„Dochodzimy powoli do tego, jaką decyzję finalną podejmiemy w zakresie tego bloku. Niedługo przekażemy naszą decyzję” - powiedział Lubera dziennikarzom podczas czwartkowego podpisania umowy na budowę nowego bloku kogeneracyjnego w elektrociepłowni w Tychach.
Pytany o to, czy decyzja ta zmierza ku rezygnacji bądź zawieszeniu projektu, prezes Taurona wskazał, że „idziemy bardziej w tym drugim kierunku”. „Jeszcze toczą się rozmowy z operatorem systemu przesyłowego. Jeżeli oczekiwania operatora okazałyby się większe, być może będzie jeszcze pozytywna decyzja na uruchomienie” - zastrzegł.

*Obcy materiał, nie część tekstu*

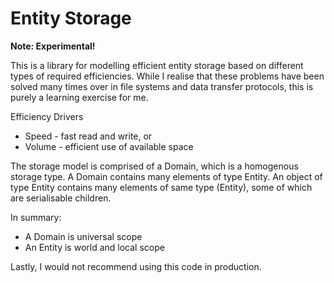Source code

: Entity Storage
==============

**Note: Experimental!**

This is a library for modelling efficient entity storage based on different types of required efficiencies.
While I realise that these problems have been solved many times over in file systems and data transfer protocols, this is purely a learning exercise for me.

Efficiency Drivers
 * Speed - fast read and write, or
 * Volume - efficient use of available space

The storage model is comprised of a Domain, which is a homogenous storage type. A Domain contains many elements of type Entity. An object of type Entity contains many elements of same type (Entity), some of which are serialisable children.

In summary:
 * A Domain is universal scope
 * An Entity is world and local scope
 
Lastly, I would not recommend using this code in production.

Lubera podkreślił, że nie jest rozważana całkowita rezygnacja z przedsięwzięcia.
W maju prezes Taurona informował o trwających rozmowach z operatorami (PSE i Gaz-System - PAP) o reżimie pracy takiego bloku w systemie. Realizację projektu bądź przesunięcie go w czasie Lubera uzależniał wówczas od efektów tych rozmów.
Spółkę Elektrownia Blachownia Nowa, która miałaby zrealizować to przedsięwzięcie, KGHM i Tauron zawiązały we wrześniu ub. roku. Zgodnie z ówczesnymi szacunkami, nakłady na inwestycję miałyby sięgnąć ok. 3,5 mld zł, a nowy blok mógłby zostać przekazany do eksploatacji w drugim kwartale 2017 r.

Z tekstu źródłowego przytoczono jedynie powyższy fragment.